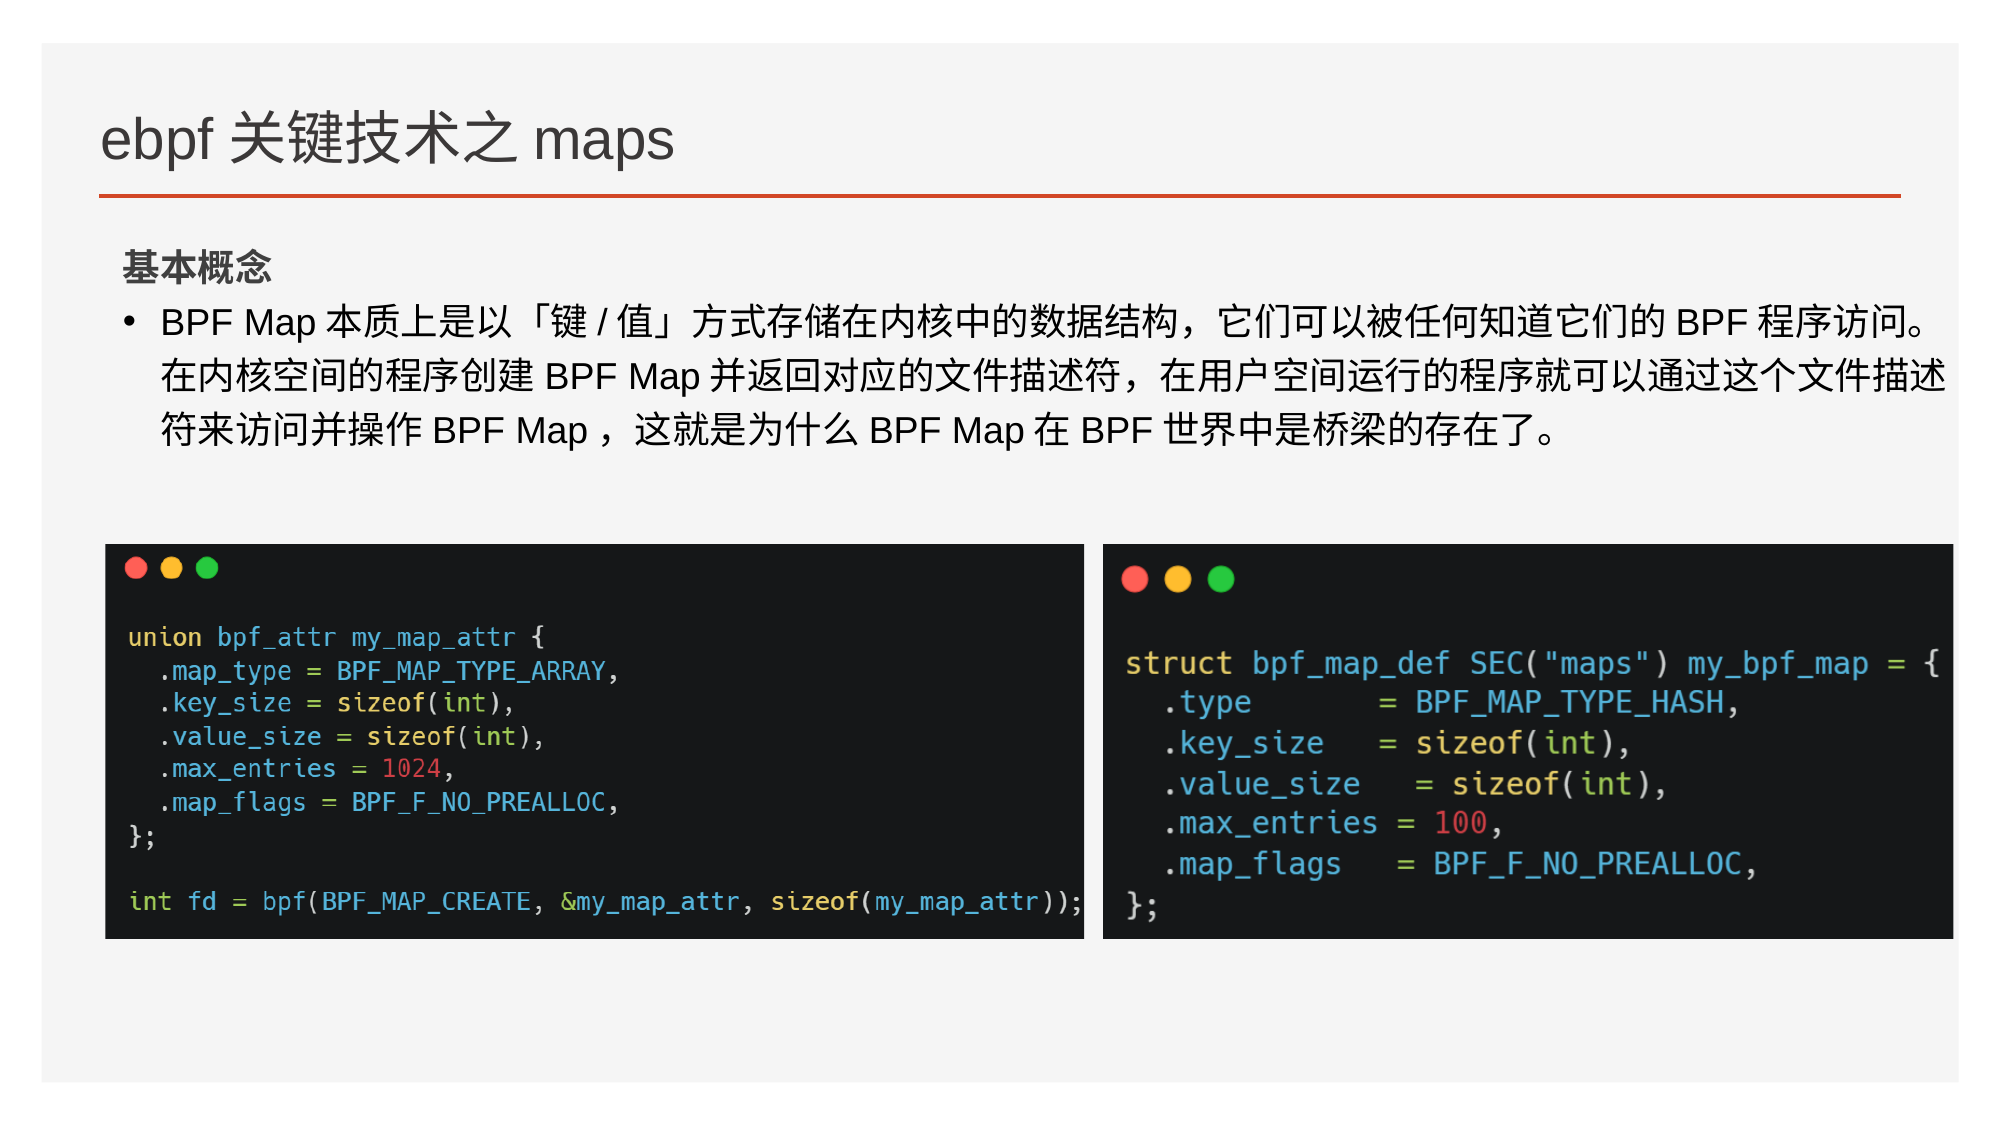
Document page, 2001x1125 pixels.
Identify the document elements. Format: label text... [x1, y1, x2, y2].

picture [1103, 544, 1954, 940]
title ebpf关键技术之maps [85, 73, 1214, 179]
picture [105, 544, 1085, 940]
text_box 基本概念 BPF Map本质上是以「键/值」方式存储在内核中的数据结构，它们可以被任何知道它们的BPF程序访问。在内核空间的程序创建BPF Map并返回对应的文件描述符，在用户空间运行的程序就可以通过这个文件描述符来访问并操作BPF Map，这就是为什么BPF Map在BPF世界中是桥梁的存在了。 [108, 227, 1968, 863]
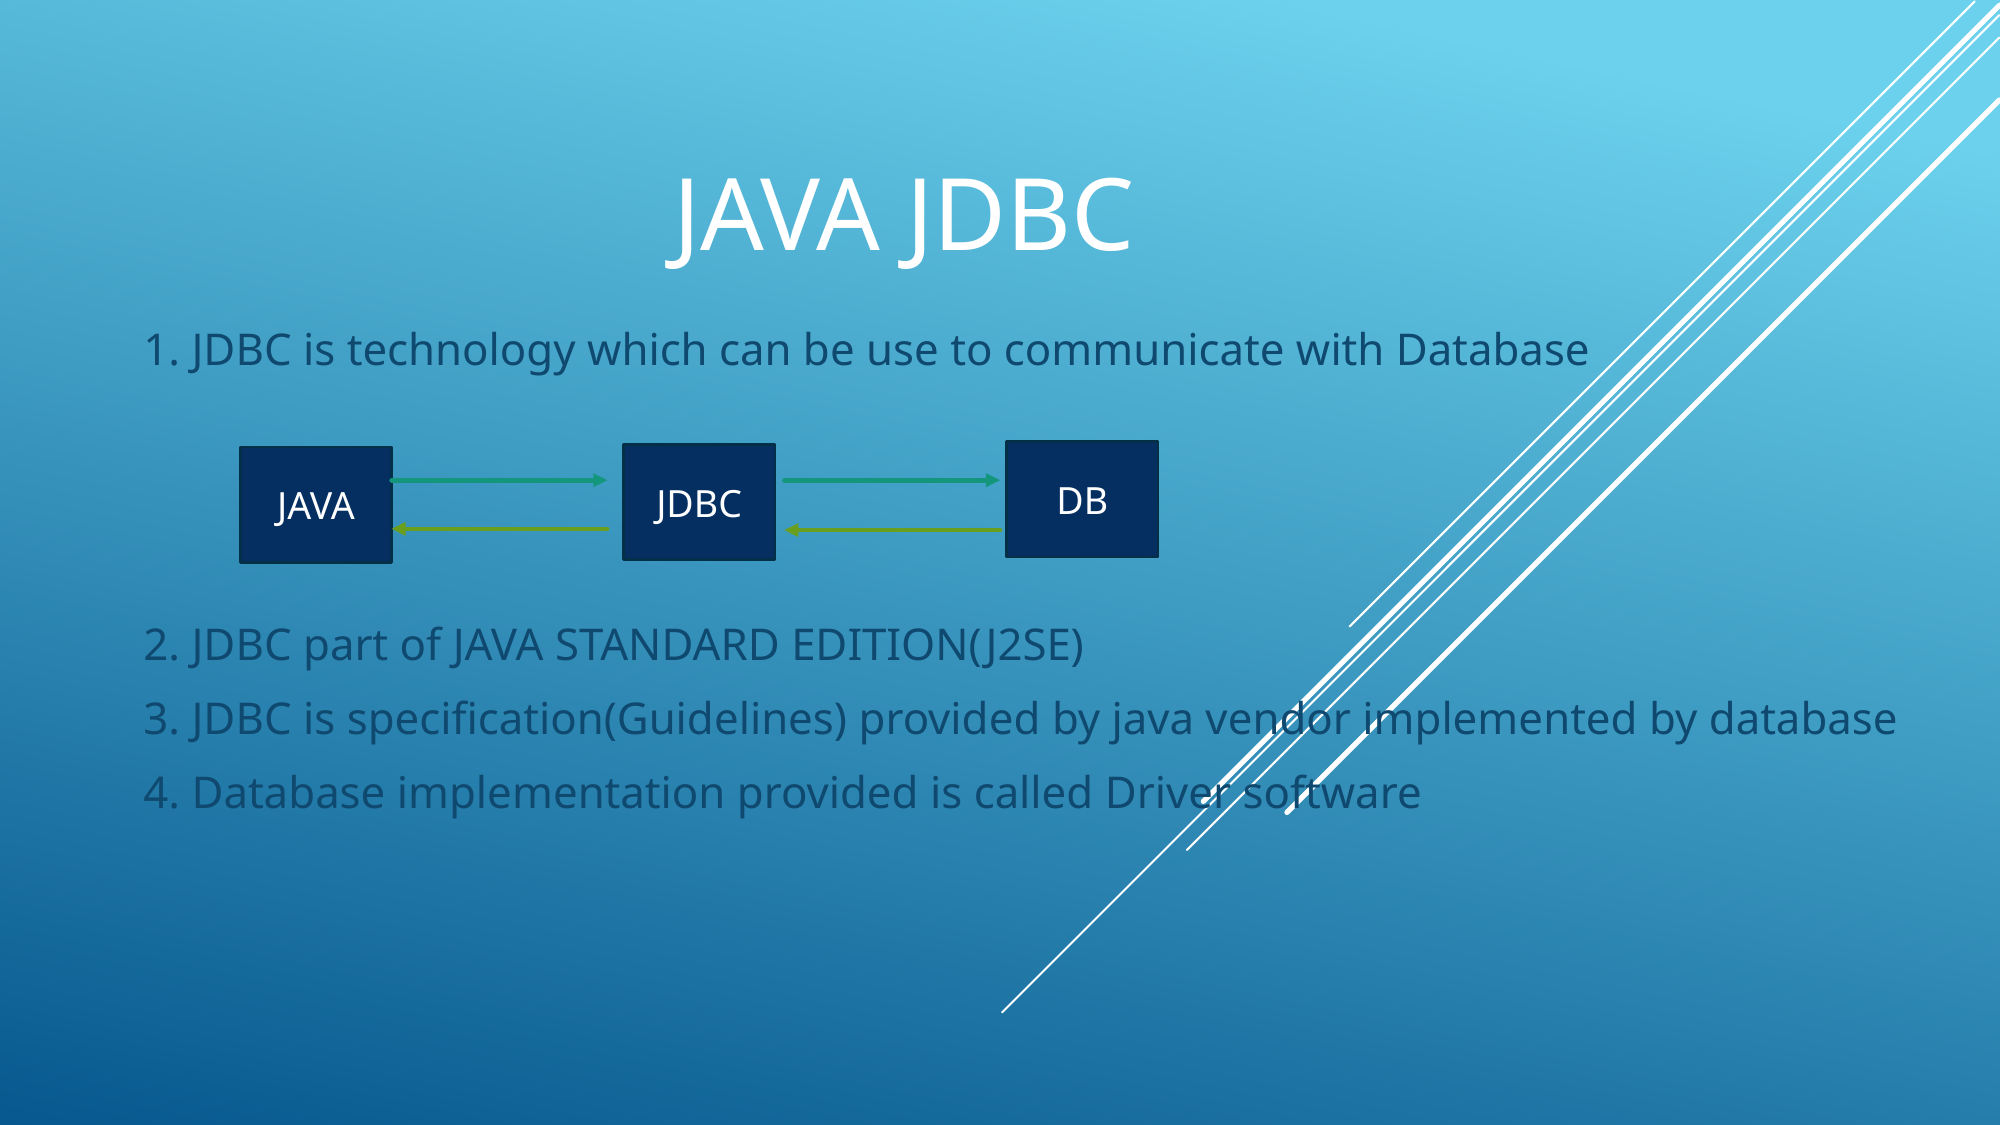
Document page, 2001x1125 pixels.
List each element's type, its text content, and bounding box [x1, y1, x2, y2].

subtitle 1. JDBC is technology which can be use to communicate with Database 2. JDBC part of JAVA STANDARD EDITION(J2SE) 3. JDBC is specification(Guidelines) provided by java vendor implemented by database 4. Database implementation provided is called Driver software [128, 314, 1930, 1013]
title JAVA JDBC [112, 112, 1856, 279]
text_box DB [1005, 440, 1159, 558]
text_box JAVA [239, 446, 393, 564]
text_box JDBC [622, 443, 776, 561]
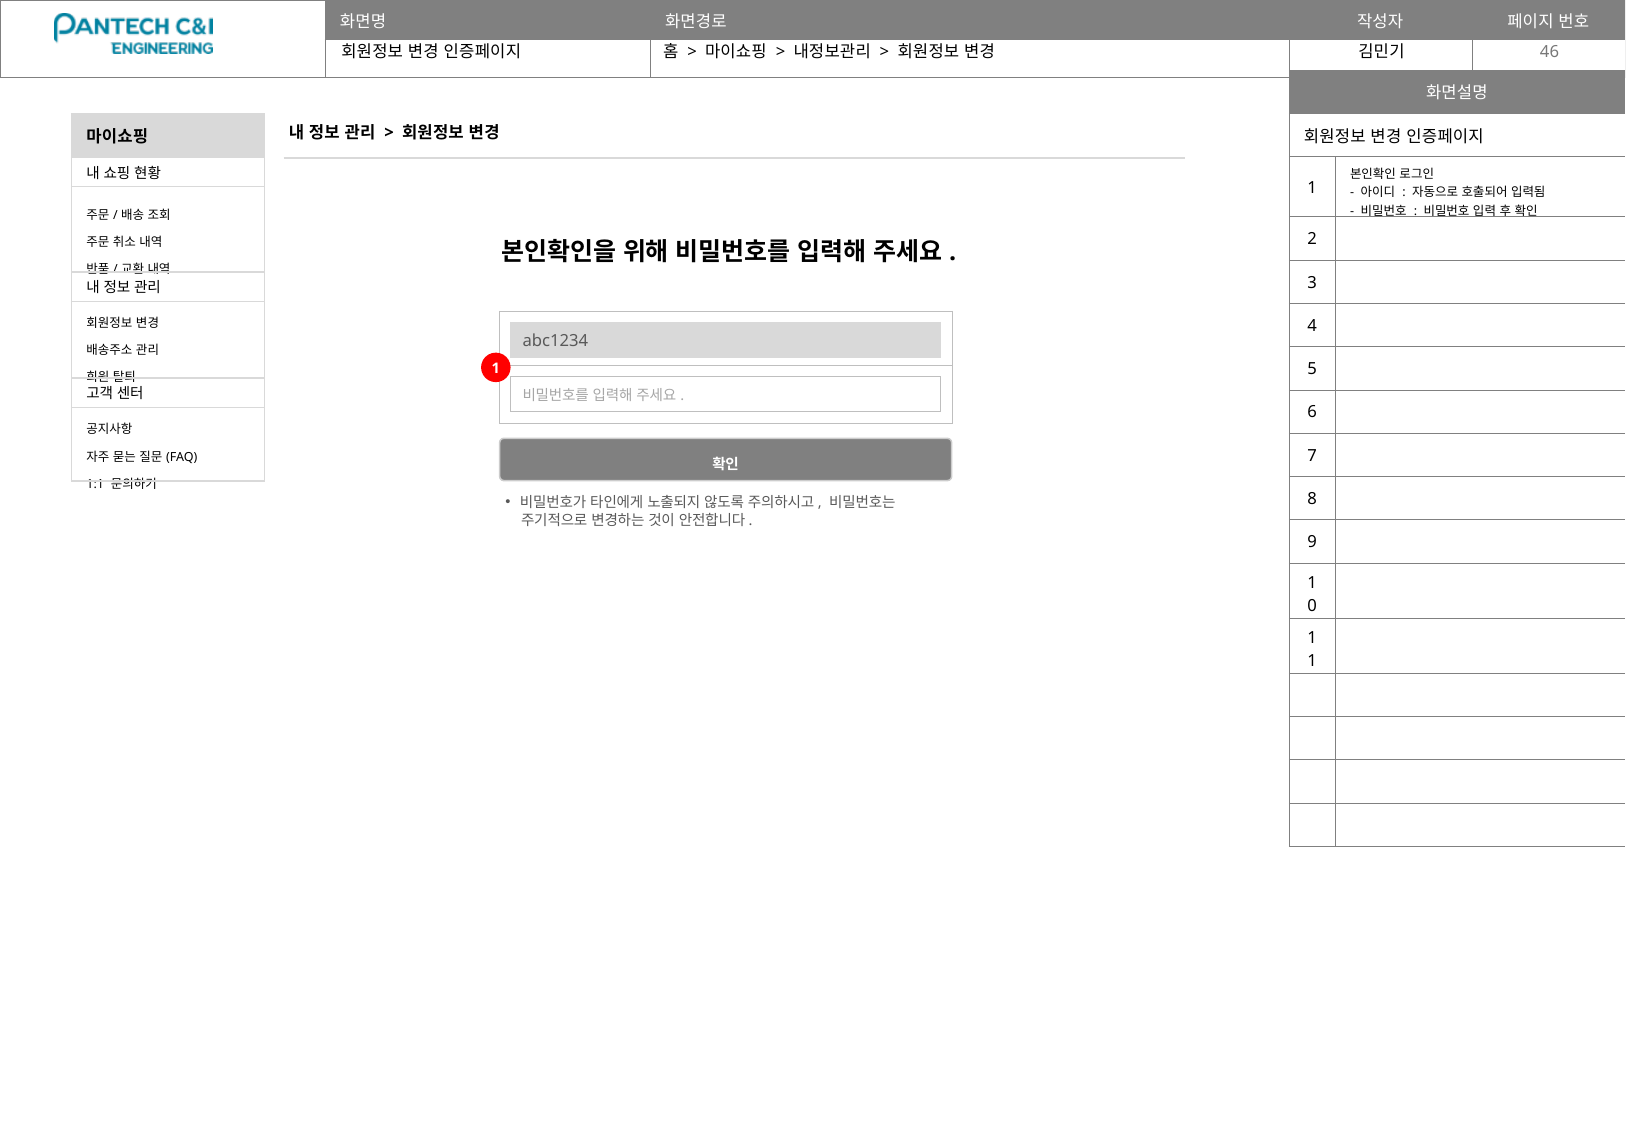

* WORK ORDER:
The answer is the full listing above, reproduced character for character, minus its images.

* EXERCISE OUTPUT:
Document page, 2001x1125 pixels.
Identify the document elements. Format: label text... [x1, y1, x2, y2].

picture [1103, 544, 1954, 940]
title ebpf关键技术之maps [85, 73, 1214, 179]
picture [105, 544, 1085, 940]
text_box 基本概念 BPF Map本质上是以「键/值」方式存储在内核中的数据结构，它们可以被任何知道它们的BPF程序访问。在内核空间的程序创建BPF Map并返回对应的文件描述符，在用户空间运行的程序就可以通过这个文件描述符来访问并操作BPF Map，这就是为什么BPF Map在BPF世界中是桥梁的存在了。 [108, 227, 1968, 863]
Document page, 2001x1125 pixels.
List each element's type, its text content, and bounding box [x1, y1, x2, y2].

subtitle 1. JDBC is technology which can be use to communicate with Database 2. JDBC part of JAVA STANDARD EDITION(J2SE) 3. JDBC is specification(Guidelines) provided by java vendor implemented by database 4. Database implementation provided is called Driver software [128, 314, 1930, 1013]
title JAVA JDBC [112, 112, 1856, 279]
text_box DB [1005, 440, 1159, 558]
text_box JAVA [239, 446, 393, 564]
text_box JDBC [622, 443, 776, 561]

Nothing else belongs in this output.